MAS O QUE SE TEM VINDO A VERIFICAR é uma escalada de controlo sobre a linguagem usada em geral pela cidadania (a cavalgada do politicamente correcto) e agora, ao que parece, pelos próprios deputados, a ponto de já nem poderem usar a palavra “vergonha”, banida da linguagem parlamentar, ou de defenderem livremente os seus próprios programas políticos, os mesmos que propuseram ao eleitorado e que contribuíram para a atribuição de mandatos parlamentares (neste caso, em número, aliás, significativo). Agora é a vez do novo Presidente continuar e aprofundar conceptualmente essa prática dando regularmente lições aos deputados sobre o que é politicamente correcto e o que não é, sobre o que é aceitável e não é, chegando mesmo a pronunciar-se sobre o programa e as propostas políticas dos deputados e das respectivas formações políticas. Em Portugal não há culpa colectiva, diz, e, portanto, os deputados ficam impedidos de se referir politicamente de forma crítica a grupos sociais. Em particular o “Chega”, mas o PCP, partido dos trabalhadores, e o Bloco que se cuidem ao referirem-se criticamente, no Parlamento, por exemplo, aos capitalistas, ao grande capital, aos latifundiários ou a toda uma classe, a burguesia, atribuindo-lhes culpas (numa visão estruturalista da história). Mas o que, verdadeiramente, me parece é que o senhor Presidente, ilustre professor universitário, está a confundir o plano jurídico (onde não há, de facto, culpas colectivas) com o plano político, onde os grupos sociais são objecto de atenção política ou mesmo referência, quer positiva quer negativa, dos partidos políticos, representando, estes (alguns), classes ou grupos sociais ou tendo-os como adversários, como nos exemplos que acima referi. À censura linguística segue-se agora a censura conceptual e programática. Vejamos outro caso.
V.

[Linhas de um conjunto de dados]
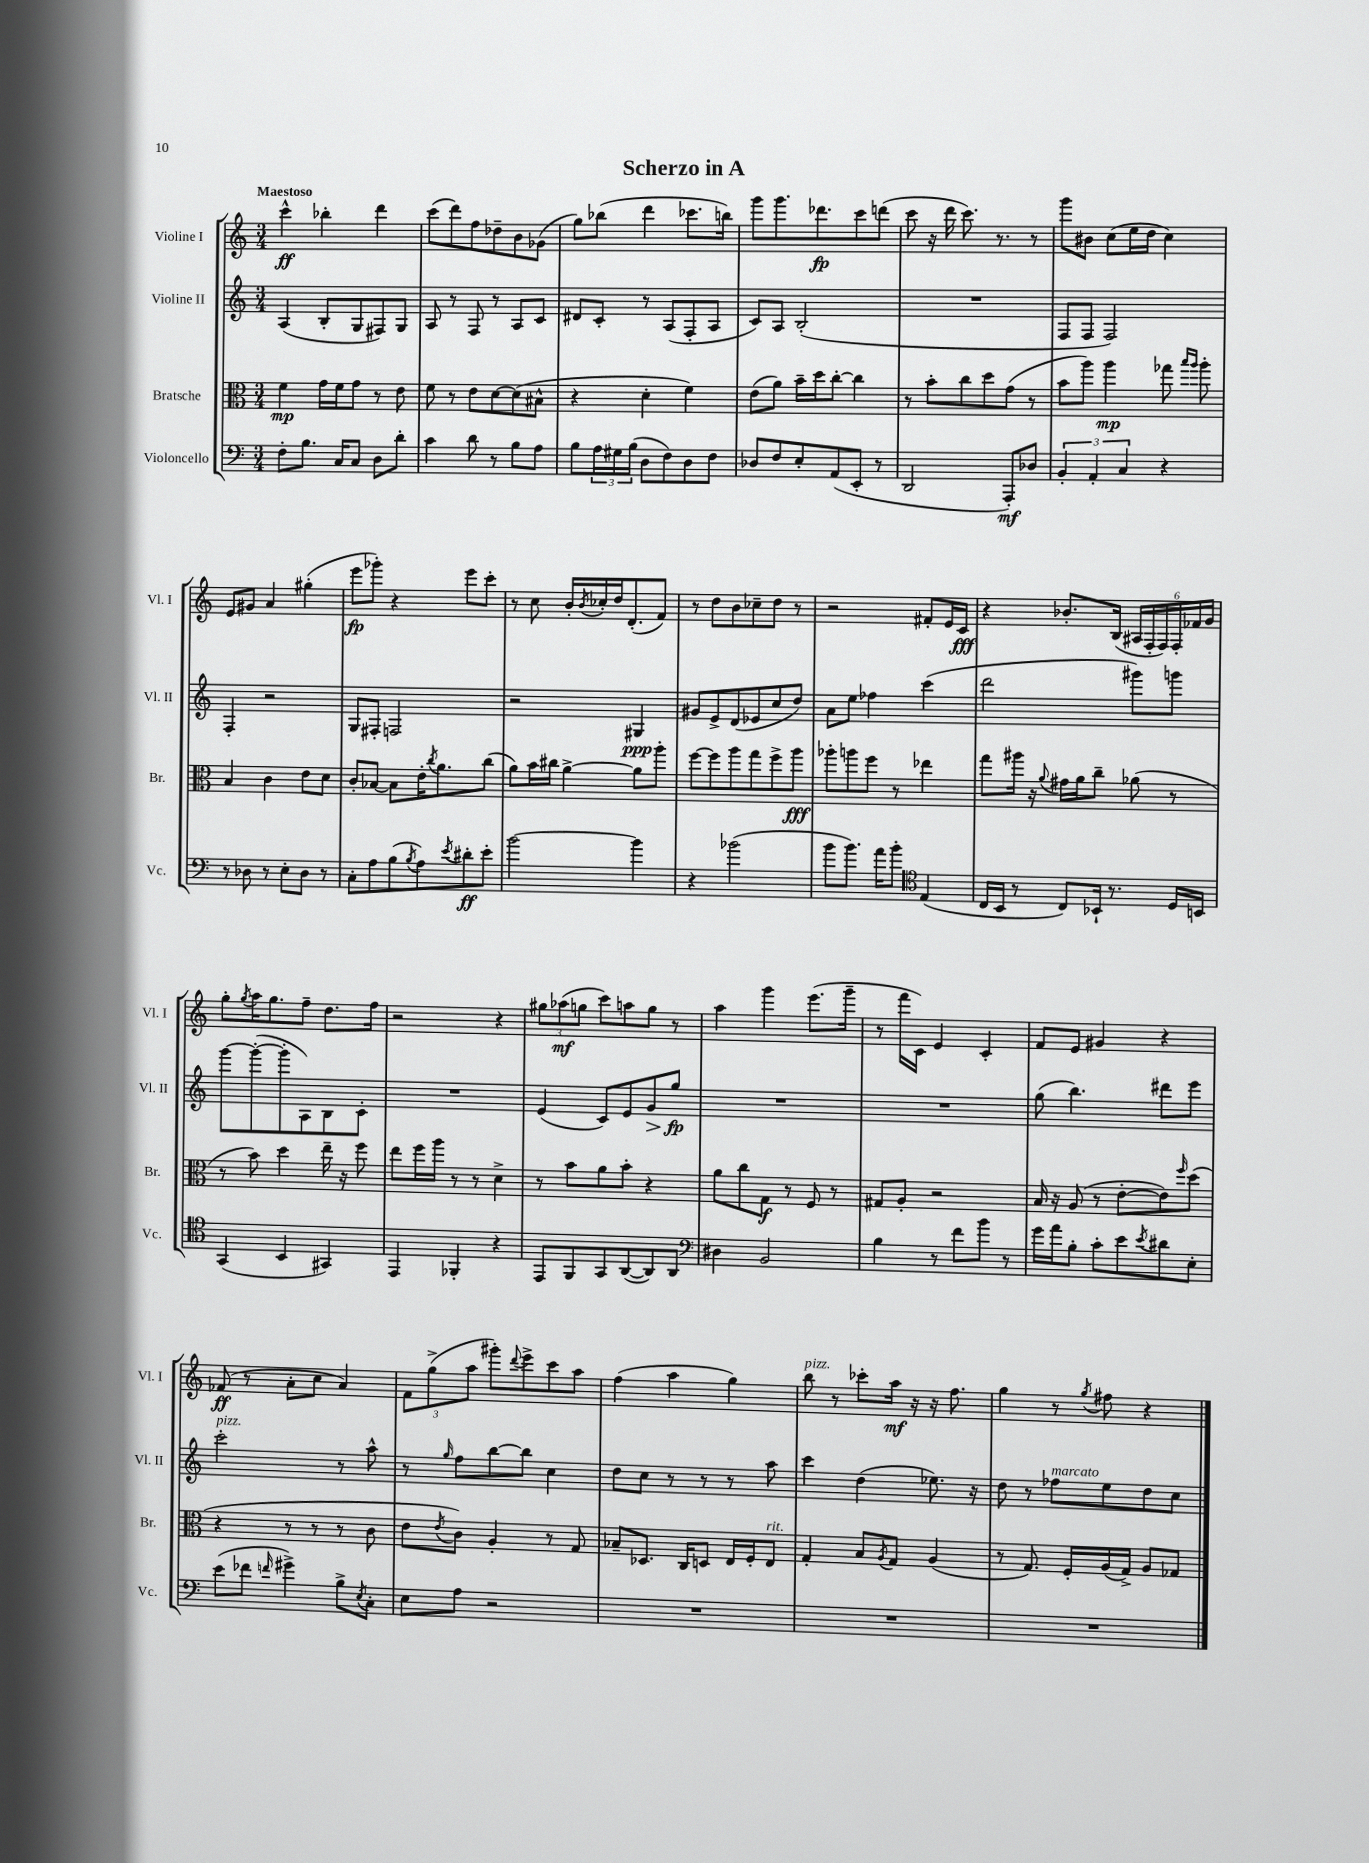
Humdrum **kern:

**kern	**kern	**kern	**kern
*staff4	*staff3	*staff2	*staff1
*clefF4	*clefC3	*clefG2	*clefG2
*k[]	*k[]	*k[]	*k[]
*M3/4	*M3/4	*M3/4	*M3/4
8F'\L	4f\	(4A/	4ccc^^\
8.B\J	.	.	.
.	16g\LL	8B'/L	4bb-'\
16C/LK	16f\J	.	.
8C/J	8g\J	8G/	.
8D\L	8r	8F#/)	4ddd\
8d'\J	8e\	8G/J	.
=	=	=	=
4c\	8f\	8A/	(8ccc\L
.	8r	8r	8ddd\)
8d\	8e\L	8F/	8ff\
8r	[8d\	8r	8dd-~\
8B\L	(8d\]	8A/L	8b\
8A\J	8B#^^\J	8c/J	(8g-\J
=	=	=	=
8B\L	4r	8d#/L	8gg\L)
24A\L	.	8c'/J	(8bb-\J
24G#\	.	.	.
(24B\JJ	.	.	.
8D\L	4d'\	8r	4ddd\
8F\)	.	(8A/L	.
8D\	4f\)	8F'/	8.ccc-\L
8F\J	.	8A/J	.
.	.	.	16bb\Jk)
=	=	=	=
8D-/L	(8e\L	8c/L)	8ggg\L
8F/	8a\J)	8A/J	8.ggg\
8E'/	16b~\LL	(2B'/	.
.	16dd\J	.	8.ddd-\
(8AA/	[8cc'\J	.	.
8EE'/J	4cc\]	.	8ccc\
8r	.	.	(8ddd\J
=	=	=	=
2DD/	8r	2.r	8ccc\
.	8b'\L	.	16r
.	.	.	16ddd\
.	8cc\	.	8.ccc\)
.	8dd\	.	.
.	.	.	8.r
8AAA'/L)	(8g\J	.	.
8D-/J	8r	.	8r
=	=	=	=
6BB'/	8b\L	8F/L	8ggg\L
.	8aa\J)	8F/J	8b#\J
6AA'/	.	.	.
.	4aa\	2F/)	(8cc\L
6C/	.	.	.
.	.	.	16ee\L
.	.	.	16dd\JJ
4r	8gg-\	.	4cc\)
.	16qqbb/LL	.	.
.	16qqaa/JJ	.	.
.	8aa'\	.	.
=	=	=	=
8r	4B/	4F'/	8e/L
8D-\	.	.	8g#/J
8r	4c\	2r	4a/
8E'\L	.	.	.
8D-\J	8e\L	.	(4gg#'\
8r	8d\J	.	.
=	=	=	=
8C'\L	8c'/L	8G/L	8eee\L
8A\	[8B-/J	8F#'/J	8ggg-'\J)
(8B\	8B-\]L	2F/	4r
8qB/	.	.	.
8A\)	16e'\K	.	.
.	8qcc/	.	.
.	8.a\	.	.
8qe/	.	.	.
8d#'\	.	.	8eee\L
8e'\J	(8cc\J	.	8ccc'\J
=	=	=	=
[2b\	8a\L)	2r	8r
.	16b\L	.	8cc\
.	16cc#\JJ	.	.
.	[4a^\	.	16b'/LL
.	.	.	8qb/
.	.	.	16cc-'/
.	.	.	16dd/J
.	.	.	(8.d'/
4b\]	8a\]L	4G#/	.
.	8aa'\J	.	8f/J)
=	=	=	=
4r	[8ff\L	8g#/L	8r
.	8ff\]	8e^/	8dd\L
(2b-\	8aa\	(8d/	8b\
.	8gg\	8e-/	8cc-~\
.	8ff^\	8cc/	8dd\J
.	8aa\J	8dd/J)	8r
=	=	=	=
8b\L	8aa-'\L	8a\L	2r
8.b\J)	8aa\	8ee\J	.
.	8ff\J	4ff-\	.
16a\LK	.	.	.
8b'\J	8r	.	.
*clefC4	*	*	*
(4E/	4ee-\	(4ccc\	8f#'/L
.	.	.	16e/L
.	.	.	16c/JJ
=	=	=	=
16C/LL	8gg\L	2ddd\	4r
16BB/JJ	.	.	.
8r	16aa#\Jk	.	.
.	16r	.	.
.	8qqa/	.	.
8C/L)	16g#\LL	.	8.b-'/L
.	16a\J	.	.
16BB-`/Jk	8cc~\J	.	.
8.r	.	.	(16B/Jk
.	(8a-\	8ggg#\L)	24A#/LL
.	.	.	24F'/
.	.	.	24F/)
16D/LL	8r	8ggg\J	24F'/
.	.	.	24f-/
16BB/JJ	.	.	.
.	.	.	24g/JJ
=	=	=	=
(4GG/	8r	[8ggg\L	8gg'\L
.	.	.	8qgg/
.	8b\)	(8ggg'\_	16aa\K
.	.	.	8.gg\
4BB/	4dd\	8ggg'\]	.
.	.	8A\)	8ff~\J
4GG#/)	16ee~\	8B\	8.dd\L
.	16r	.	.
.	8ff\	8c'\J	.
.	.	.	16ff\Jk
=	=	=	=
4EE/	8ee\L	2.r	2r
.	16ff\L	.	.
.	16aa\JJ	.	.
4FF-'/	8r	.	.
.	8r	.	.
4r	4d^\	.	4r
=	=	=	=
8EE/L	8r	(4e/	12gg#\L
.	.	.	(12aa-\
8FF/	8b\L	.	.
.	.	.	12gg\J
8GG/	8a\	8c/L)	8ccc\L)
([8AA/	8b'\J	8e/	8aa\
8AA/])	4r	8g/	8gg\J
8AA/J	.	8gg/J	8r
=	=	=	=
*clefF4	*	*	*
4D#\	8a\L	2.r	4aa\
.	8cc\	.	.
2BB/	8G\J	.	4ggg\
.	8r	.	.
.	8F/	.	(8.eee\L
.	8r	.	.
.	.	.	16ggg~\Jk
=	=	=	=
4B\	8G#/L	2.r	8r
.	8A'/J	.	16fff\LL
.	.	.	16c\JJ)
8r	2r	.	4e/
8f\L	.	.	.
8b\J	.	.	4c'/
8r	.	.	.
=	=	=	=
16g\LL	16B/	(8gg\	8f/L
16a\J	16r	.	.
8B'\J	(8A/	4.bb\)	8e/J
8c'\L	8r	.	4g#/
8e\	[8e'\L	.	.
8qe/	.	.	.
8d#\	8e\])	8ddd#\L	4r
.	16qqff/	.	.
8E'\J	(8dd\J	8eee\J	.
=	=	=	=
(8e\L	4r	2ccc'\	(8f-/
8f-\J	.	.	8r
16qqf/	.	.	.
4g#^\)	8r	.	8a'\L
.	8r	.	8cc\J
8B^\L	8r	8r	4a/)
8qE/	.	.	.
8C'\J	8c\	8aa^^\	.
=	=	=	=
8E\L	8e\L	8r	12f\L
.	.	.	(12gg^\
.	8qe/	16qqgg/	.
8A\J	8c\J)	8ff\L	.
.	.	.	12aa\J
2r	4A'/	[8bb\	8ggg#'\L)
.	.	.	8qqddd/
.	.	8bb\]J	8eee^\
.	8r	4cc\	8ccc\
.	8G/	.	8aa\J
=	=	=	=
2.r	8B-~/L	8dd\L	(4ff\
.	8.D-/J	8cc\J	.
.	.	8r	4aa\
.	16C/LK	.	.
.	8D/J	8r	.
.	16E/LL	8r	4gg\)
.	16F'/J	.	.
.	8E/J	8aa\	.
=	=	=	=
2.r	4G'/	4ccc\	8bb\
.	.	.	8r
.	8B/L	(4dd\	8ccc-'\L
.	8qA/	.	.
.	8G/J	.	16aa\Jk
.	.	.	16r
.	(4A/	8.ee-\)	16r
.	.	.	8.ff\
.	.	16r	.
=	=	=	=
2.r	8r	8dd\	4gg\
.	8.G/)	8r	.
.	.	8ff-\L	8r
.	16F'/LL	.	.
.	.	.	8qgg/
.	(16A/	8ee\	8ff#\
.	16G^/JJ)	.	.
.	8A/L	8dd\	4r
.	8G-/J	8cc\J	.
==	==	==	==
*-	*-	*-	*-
--
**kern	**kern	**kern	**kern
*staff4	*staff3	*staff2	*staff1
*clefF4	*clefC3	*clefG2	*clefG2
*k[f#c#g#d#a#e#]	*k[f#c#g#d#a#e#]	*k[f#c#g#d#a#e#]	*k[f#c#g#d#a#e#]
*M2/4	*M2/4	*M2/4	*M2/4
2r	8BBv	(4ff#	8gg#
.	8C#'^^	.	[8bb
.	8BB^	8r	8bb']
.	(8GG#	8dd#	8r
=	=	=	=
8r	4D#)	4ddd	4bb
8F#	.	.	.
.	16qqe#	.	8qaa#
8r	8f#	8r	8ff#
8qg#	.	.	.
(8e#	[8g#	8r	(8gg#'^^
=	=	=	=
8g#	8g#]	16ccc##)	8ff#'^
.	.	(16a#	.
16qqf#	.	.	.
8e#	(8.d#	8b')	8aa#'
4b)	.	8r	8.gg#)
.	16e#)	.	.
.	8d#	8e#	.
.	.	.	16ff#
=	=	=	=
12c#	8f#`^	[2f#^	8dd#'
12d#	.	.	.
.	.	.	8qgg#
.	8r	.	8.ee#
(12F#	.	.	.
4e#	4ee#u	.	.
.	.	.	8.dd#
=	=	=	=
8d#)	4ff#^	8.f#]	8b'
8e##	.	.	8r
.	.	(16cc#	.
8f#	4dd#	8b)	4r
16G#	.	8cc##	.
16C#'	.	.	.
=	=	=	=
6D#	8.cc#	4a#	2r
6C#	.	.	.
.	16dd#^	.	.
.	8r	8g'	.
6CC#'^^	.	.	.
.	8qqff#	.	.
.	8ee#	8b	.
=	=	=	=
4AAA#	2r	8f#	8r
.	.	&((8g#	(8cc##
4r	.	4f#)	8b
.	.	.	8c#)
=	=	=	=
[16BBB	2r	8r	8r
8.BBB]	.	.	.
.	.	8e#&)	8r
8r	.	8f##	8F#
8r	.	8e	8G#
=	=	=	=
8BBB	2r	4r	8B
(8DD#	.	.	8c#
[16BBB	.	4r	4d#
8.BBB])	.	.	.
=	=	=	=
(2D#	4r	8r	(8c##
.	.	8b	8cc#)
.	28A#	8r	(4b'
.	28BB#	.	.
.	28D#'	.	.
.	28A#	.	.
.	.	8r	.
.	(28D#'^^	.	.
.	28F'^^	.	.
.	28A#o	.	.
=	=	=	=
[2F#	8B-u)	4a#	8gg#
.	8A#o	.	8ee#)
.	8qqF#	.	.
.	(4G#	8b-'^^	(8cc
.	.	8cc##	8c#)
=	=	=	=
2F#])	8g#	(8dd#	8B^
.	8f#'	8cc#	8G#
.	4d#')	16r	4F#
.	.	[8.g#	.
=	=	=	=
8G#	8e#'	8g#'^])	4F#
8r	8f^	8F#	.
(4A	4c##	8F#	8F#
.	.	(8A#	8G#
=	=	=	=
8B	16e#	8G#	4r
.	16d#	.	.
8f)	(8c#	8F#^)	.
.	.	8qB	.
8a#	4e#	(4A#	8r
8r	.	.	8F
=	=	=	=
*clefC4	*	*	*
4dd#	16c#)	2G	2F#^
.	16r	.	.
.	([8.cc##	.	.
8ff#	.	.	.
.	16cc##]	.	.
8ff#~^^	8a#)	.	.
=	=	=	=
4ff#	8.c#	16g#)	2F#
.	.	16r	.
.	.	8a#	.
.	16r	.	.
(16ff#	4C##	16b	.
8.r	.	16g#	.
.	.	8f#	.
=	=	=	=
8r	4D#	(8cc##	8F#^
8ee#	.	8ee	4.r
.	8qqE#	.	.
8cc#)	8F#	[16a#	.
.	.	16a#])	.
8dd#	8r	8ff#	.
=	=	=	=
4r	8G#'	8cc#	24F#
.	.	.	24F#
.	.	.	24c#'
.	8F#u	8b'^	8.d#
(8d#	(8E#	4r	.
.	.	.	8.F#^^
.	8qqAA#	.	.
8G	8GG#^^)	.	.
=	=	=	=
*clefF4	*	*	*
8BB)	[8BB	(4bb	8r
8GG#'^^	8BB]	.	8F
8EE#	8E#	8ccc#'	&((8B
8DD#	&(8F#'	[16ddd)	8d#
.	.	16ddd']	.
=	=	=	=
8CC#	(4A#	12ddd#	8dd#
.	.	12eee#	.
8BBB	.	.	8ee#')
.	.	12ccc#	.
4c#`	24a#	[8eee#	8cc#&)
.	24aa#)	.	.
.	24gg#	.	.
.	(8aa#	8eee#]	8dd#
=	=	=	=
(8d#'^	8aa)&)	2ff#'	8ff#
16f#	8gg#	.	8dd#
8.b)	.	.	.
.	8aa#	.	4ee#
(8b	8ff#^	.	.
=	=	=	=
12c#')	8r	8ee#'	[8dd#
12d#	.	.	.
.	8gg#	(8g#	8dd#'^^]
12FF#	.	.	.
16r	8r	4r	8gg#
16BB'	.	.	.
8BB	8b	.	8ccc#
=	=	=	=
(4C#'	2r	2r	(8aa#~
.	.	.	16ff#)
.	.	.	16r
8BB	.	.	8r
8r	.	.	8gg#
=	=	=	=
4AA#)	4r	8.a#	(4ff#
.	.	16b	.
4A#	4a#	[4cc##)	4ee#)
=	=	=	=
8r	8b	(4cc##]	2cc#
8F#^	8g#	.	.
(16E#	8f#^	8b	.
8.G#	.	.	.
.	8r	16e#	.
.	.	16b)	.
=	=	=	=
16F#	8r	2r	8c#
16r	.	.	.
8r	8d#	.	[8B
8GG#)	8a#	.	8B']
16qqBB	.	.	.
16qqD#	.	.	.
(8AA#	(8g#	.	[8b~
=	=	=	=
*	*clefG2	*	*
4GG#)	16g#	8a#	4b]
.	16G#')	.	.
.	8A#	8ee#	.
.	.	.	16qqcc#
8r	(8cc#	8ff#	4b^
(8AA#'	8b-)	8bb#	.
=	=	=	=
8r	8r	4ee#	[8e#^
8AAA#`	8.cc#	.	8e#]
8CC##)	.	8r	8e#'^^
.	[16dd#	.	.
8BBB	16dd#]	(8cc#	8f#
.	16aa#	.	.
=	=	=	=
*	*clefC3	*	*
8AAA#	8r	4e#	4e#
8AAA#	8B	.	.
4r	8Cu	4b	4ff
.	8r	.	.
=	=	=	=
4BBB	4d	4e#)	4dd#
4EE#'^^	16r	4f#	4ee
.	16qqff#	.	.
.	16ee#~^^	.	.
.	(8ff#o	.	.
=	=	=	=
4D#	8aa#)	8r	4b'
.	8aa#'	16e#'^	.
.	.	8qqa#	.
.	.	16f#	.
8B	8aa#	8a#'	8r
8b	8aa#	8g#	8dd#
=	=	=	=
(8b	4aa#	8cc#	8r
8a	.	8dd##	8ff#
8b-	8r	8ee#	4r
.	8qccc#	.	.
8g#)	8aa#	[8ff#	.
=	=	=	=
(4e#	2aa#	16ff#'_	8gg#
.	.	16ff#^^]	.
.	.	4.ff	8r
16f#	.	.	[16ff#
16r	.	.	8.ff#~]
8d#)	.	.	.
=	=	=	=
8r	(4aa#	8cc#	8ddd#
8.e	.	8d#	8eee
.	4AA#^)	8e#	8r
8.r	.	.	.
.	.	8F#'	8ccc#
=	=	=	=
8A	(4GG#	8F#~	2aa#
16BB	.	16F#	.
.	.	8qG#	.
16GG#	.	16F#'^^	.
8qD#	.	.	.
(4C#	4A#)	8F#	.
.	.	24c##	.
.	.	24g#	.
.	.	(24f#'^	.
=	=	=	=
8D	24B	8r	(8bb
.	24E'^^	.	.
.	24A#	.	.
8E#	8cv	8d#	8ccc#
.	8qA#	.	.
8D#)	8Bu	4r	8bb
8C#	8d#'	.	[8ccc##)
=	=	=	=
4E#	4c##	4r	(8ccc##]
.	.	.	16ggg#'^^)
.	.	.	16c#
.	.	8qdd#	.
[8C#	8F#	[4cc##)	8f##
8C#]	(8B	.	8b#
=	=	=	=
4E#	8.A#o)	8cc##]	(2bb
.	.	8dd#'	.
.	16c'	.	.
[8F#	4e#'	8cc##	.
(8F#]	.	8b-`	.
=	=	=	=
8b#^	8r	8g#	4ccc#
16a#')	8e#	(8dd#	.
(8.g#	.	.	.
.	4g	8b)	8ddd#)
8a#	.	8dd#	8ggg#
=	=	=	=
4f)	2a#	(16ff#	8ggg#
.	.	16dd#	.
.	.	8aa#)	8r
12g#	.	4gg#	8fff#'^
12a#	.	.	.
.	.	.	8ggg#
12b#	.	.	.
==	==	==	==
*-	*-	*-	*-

Objetivo:
Indique todos os partidos políticos citados no texto sobre a linguagem parlamentar. Estas linhas não têm nenhum papel aqui.

Resposta:
Chega, PCP e Bloco.